WHAT THIS TASK INVOLVES:
Print out the data that follows exactly, character for character, apart from the pictures.

-------- DATA SUPPLIED

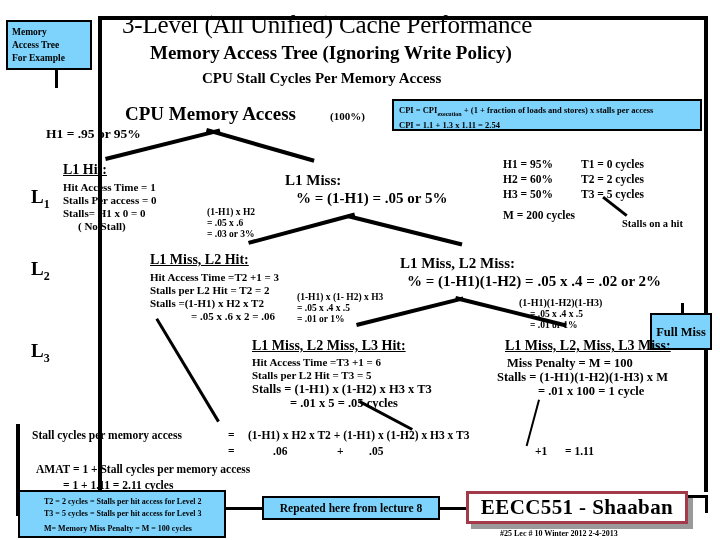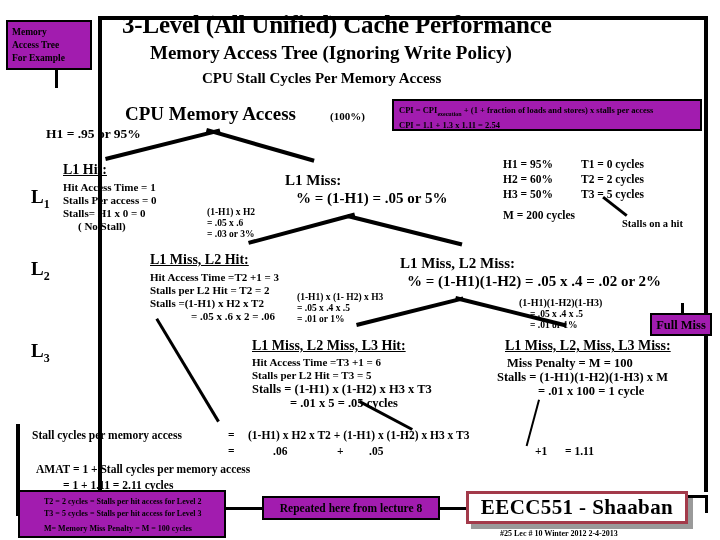--- a/index.html
+++ b/index.html
@@ -7,23 +7,23 @@
   #slide{position:relative;width:720px;height:540px;}
   .abs{position:absolute;}
   .nowrap{white-space:nowrap;}
 
   
   .frame-left{position:absolute;left:98px;top:16px;width:4px;height:476px;background:#000;}
   .frame-top{position:absolute;left:98px;top:16px;width:610px;height:4px;background:#000;}
   .frame-right{position:absolute;left:704px;top:16px;width:4px;height:476px;background:#000;}
   .frame-bottom-left{position:absolute;left:16px;top:424px;width:4px;height:92px;background:#000;}
 
-  .box{position:absolute;border:2px solid #000;background:#a21caf;box-sizing:border-box;}
-
-  .title1{font-size:25px;font-weight:bold;letter-spacing:-.2px;}
+  .box{position:absolute;border:2px solid #000;background:#7dd3fc;box-sizing:border-box;}
+
+  .title1{font-size:25px;font-weight:normal;letter-spacing:-.2px;}
   .title2{font-size:19px;font-weight:bold;}
   .title3{font-size:15px;font-weight:bold;}
 
   .h-cpu{font-size:19px;font-weight:bold;}
   .pct100{font-size:11px;font-weight:bold;}
 
   .lvl{font-size:19px;font-weight:bold;}
   .lvl sub{font-size:12px;}
 
   .node-head{font-size:14px;font-weight:bold;text-decoration:underline;}
@@ -143,21 +143,21 @@
   <div class="line" style="left:456px;top:296px;width:114px;height:4px;transform:rotate(14deg);"></div>
 
   <div class="abs mini nowrap" style="left:297px;top:292px;">(1-H1) x (1- H2) x H3</div>
   <div class="abs mini nowrap" style="left:297px;top:303px;">=    .05 x .4 x .5</div>
   <div class="abs mini nowrap" style="left:297px;top:314px;">= .01 or 1%</div>
 
   <div class="abs mini2 nowrap" style="left:519px;top:297px;">(1-H1)(1-H2)(1-H3)</div>
   <div class="abs mini nowrap" style="left:530px;top:309px;">=   .05 x .4 x .5</div>
   <div class="abs mini nowrap" style="left:530px;top:320px;">= .01 or 1%</div>
 
-  <div class="box" style="left:650px;top:313px;width:62px;height:23px;display:flex;align-items:center;justify-content:center;">
+  <div class="box" style="left:650px;top:313px;width:62px;height:37px;display:flex;align-items:center;justify-content:center;">
     <span class="node-line-md">Full Miss</span>
   </div>
   <div class="conn" style="left:681px;top:303px;width:3px;height:12px;"></div>
 
   <div class="abs node-head nowrap" style="left:252px;top:338px;">L1  Miss, L2  Miss, L3  Hit:</div>
   <div class="abs node-line nowrap" style="left:252px;top:356px;">Hit Access Time =T3 +1 = 6</div>
   <div class="abs node-line nowrap" style="left:252px;top:369px;">Stalls per L2 Hit = T3 = 5</div>
   <div class="abs node-line-md nowrap" style="left:252px;top:382px;">Stalls =  (1-H1) x (1-H2) x H3 x  T3</div>
   <div class="abs node-line-md nowrap" style="left:290px;top:396px;">= .01 x 5 =  .05 cycles</div>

----------------

TASK OUTPUT:
--- a/index.html
+++ b/index.html
@@ -7,23 +7,23 @@
   #slide{position:relative;width:720px;height:540px;}
   .abs{position:absolute;}
   .nowrap{white-space:nowrap;}
 
   
   .frame-left{position:absolute;left:98px;top:16px;width:4px;height:476px;background:#000;}
   .frame-top{position:absolute;left:98px;top:16px;width:610px;height:4px;background:#000;}
   .frame-right{position:absolute;left:704px;top:16px;width:4px;height:476px;background:#000;}
   .frame-bottom-left{position:absolute;left:16px;top:424px;width:4px;height:92px;background:#000;}
 
-  .box{position:absolute;border:2px solid #000;background:#a21caf;box-sizing:border-box;}
-
-  .title1{font-size:25px;font-weight:bold;letter-spacing:-.2px;}
+  .box{position:absolute;border:2px solid #000;background:#7dd3fc;box-sizing:border-box;}
+
+  .title1{font-size:25px;font-weight:normal;letter-spacing:-.2px;}
   .title2{font-size:19px;font-weight:bold;}
   .title3{font-size:15px;font-weight:bold;}
 
   .h-cpu{font-size:19px;font-weight:bold;}
   .pct100{font-size:11px;font-weight:bold;}
 
   .lvl{font-size:19px;font-weight:bold;}
   .lvl sub{font-size:12px;}
 
   .node-head{font-size:14px;font-weight:bold;text-decoration:underline;}
@@ -143,21 +143,21 @@
   <div class="line" style="left:456px;top:296px;width:114px;height:4px;transform:rotate(14deg);"></div>
 
   <div class="abs mini nowrap" style="left:297px;top:292px;">(1-H1) x (1- H2) x H3</div>
   <div class="abs mini nowrap" style="left:297px;top:303px;">=    .05 x .4 x .5</div>
   <div class="abs mini nowrap" style="left:297px;top:314px;">= .01 or 1%</div>
 
   <div class="abs mini2 nowrap" style="left:519px;top:297px;">(1-H1)(1-H2)(1-H3)</div>
   <div class="abs mini nowrap" style="left:530px;top:309px;">=   .05 x .4 x .5</div>
   <div class="abs mini nowrap" style="left:530px;top:320px;">= .01 or 1%</div>
 
-  <div class="box" style="left:650px;top:313px;width:62px;height:23px;display:flex;align-items:center;justify-content:center;">
+  <div class="box" style="left:650px;top:313px;width:62px;height:37px;display:flex;align-items:center;justify-content:center;">
     <span class="node-line-md">Full Miss</span>
   </div>
   <div class="conn" style="left:681px;top:303px;width:3px;height:12px;"></div>
 
   <div class="abs node-head nowrap" style="left:252px;top:338px;">L1  Miss, L2  Miss, L3  Hit:</div>
   <div class="abs node-line nowrap" style="left:252px;top:356px;">Hit Access Time =T3 +1 = 6</div>
   <div class="abs node-line nowrap" style="left:252px;top:369px;">Stalls per L2 Hit = T3 = 5</div>
   <div class="abs node-line-md nowrap" style="left:252px;top:382px;">Stalls =  (1-H1) x (1-H2) x H3 x  T3</div>
   <div class="abs node-line-md nowrap" style="left:290px;top:396px;">= .01 x 5 =  .05 cycles</div>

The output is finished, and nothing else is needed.